━━━━━ Lesetext ━━━━━

# Portsfreigabe bei Router SMC7004VBR



## kingpin (14. Dezember 2003)

Hallo Leute
ich ahbe mir ein Router gejauft vor kurzer zeit den SMC7004VBR.
Und jetzt hab ich immer bei emule lowid. Ich weiss dass ich ein paar ports freischalten soll oder auch weiterleiten (4662 tcp,4672 udp,4711tcp),
ABER ich habe keine ahnung wie und die interne firewall ist auch aus!
aber er schreibt mir trozdem im log :Unrecognized attempt blocked from 212.202.56.114:2085 to TCP port 4662  
und im handbuch steht auch nichts sinvolles, leider !
BITTE HELFEN     

VIELEN DANK IM VORAUS !


----------



## zeromancer (14. Dezember 2003)

Hi kingpin (mal wieder)  

Genau das Problem habe ich auch, vielleicht ist Dir aufgefallen, dass Deine Definitionen nicht gespeichert werden?
Aus diesem Grund wandert mein SMC wieder in den Laden - sollen sich andere damit rumärgern.

Trotz definierter Portforwardings habe ich genau dieselben Meldungen erhalten.
Bei mir ist allerdings nun die Lust auf Probieren verflogen.


----------



## kingpin (15. Dezember 2003)

*ach ja*

das ist ja ieleicht ein mist!
WEG MIT SMC aber ich kann meins nicht mehr weggeben,glaube ich,
weil ich die verpakung mehr nicht hab - und deswegen werde ich weiter versuchen muessen die ports auf irgend eine weise weiterleiten


----------



## zeromancer (15. Dezember 2003)

Hier hat man mir bzgl. des Admin-PW sehr geholfen:

http://www.diktatstarten.de/cgi-bin/UltraBoard/UltraBoard.pl

Anmelden und Frage posten


----------

━━━━━

◆ Aufgabenziel: Schreiben Sie aus dem Forenthread zur Portfreigabe am SMC-Router den Abschnitt von „aber er schreibt“ bis „sinvolles, leider !“ wortgetreu ab.

━━━━━ Rohdaten ━━━━━

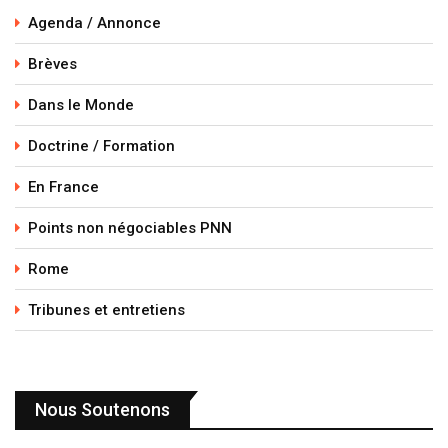
Agenda / Annonce
Brèves
Dans le Monde
Doctrine / Formation
En France
Points non négociables PNN
Rome
Tribunes et entretiens
Nous Soutenons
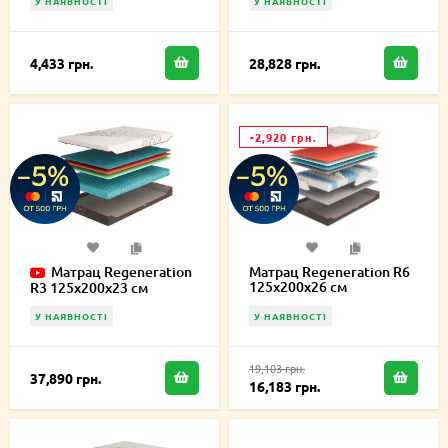
У НАЯВНОСТІ
У НАЯВНОСТІ
4,433 грн.
28,828 грн.
-2,920 грн.
Матрац Regeneration
Матрац Regeneration R6
125х200х26 см
R3 125х200х23 см
У НАЯВНОСТІ
У НАЯВНОСТІ
19,103 грн.
37,890 грн.
16,183 грн.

━━━━━

◆ Ausgabe unten:
aber er schreibt mir trozdem im log :Unrecognized attempt blocked from 212.202.56.114:2085 to TCP port 4662  
und im handbuch steht auch nichts sinvolles, leider !